Section of Oral Biology, College of Dentistry, The Ohio State University, Columbus, OH, USA.
Brain Behav Immun. 2011 Jan;25(1):46-52. doi: 10.1016/j.bbi.2010.07.243. Epub 2010 Jul 23.
Dendritic cells (DCs) sample their surrounding microenvironment and consequently send immunogenic or regulatory signals to T cells during DC/T cell interactions, shaping the primary adaptive immune response to infection. The microenvironment resulting from repeated social defeat increases DC co-stimulatory molecule expression and primes DCs for enhanced cytokine responses in vitro. In this study, we show that social disruption stress (SDR) results in the generation of immunogenic DCs, capable of conferring enhanced adaptive immunity to influenza A/PR/8/34 infection. Mice infected with influenza A/PR/8/34 virus 24 h after the adoptive transfer of DCs from SDR mice had significantly increased numbers of D(b)NP(366-74)CD8(+) T cells, increased IFN-γ and IFN-α mRNA, and decreased influenza M1 mRNA expression in the lung during the peak primary response (9 days post-infection), compared to mice that received DCs from naïve mice. These data demonstrate that repeated social defeat is a significant environmental influence on immunogenic DC activation and function.

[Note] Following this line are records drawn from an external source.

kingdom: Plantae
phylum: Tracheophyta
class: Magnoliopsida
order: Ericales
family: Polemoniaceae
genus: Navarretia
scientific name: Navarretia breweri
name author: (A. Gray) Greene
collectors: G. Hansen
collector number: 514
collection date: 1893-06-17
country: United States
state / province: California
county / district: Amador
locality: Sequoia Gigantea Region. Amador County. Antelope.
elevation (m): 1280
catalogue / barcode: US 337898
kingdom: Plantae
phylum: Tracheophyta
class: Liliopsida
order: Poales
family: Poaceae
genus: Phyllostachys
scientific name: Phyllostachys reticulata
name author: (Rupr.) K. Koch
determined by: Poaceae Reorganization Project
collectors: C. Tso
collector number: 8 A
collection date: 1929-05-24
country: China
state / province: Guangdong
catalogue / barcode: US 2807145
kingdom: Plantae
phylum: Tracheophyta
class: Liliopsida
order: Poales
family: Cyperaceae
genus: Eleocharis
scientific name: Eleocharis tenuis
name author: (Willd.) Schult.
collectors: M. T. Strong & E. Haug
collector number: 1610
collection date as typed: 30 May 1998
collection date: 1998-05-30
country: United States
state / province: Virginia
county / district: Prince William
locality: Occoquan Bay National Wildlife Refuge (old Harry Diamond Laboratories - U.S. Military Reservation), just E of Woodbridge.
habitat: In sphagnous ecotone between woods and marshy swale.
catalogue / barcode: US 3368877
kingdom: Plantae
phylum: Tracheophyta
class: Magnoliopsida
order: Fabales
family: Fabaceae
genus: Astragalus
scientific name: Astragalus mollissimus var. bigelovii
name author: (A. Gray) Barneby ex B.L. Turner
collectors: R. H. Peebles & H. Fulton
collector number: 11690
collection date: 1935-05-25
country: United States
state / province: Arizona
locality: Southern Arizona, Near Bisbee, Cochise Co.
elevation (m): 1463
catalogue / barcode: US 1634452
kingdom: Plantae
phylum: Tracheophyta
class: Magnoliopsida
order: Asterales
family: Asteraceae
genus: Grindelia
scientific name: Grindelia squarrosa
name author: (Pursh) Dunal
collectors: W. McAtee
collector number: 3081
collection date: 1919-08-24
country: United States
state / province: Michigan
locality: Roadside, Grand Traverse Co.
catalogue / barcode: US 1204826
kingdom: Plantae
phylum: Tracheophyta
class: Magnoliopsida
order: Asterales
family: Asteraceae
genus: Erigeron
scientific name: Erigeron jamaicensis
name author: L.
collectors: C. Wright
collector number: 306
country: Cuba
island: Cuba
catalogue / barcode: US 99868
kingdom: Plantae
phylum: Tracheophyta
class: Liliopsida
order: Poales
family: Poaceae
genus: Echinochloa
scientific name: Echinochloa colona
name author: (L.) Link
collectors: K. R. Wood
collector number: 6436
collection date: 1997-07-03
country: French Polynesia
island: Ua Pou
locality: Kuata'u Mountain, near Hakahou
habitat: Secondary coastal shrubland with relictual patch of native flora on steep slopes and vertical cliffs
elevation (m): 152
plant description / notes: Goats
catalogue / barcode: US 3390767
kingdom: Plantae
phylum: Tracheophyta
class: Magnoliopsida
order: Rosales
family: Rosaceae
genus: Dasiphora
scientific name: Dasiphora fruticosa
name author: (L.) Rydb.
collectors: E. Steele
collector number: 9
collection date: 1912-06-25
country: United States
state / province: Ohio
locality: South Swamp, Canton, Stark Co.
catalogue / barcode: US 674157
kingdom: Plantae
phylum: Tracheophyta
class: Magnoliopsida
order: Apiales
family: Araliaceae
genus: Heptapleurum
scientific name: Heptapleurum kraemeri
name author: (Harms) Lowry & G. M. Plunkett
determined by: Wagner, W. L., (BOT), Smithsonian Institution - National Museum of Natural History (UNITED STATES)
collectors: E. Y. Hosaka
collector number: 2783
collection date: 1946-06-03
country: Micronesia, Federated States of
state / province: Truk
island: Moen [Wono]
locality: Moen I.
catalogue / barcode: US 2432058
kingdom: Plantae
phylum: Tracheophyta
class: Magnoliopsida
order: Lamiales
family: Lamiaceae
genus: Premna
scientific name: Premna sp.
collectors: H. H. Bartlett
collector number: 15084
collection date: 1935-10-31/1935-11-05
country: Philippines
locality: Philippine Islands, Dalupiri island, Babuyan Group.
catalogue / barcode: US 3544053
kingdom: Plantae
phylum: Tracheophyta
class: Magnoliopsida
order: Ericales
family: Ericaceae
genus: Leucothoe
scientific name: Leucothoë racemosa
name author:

树突状细胞(DCs)在与 T 细胞相互作用时会对周围的微环境进行采样,并向 T 细胞传递免疫原性或调节信号,从而塑造对感染的初始适应性免疫反应。重复的社交挫败所产生的微环境会增加 DC 共刺激分子的表达,并使 DC 对外界刺激产生增强的细胞因子反应。在这项研究中,我们表明社交扰乱应激(SDR)会导致免疫原性 DC 的产生,从而增强对甲型流感 A/PR/8/34 感染的适应性免疫。在从 SDR 小鼠中过继转移 DC 后 24 小时感染甲型流感 A/PR/8/34 病毒的小鼠,与接受来自未致敏小鼠的 DC 的小鼠相比,在原发性反应高峰期(感染后 9 天)肺部中 D(b)NP(366-74)CD8(+)T 细胞数量明显增加,IFN-γ 和 IFN-α mRNA 增加,流感 M1 mRNA 表达减少。这些数据表明,反复的社交挫败是对免疫原性 DC 激活和功能产生重要影响的环境因素。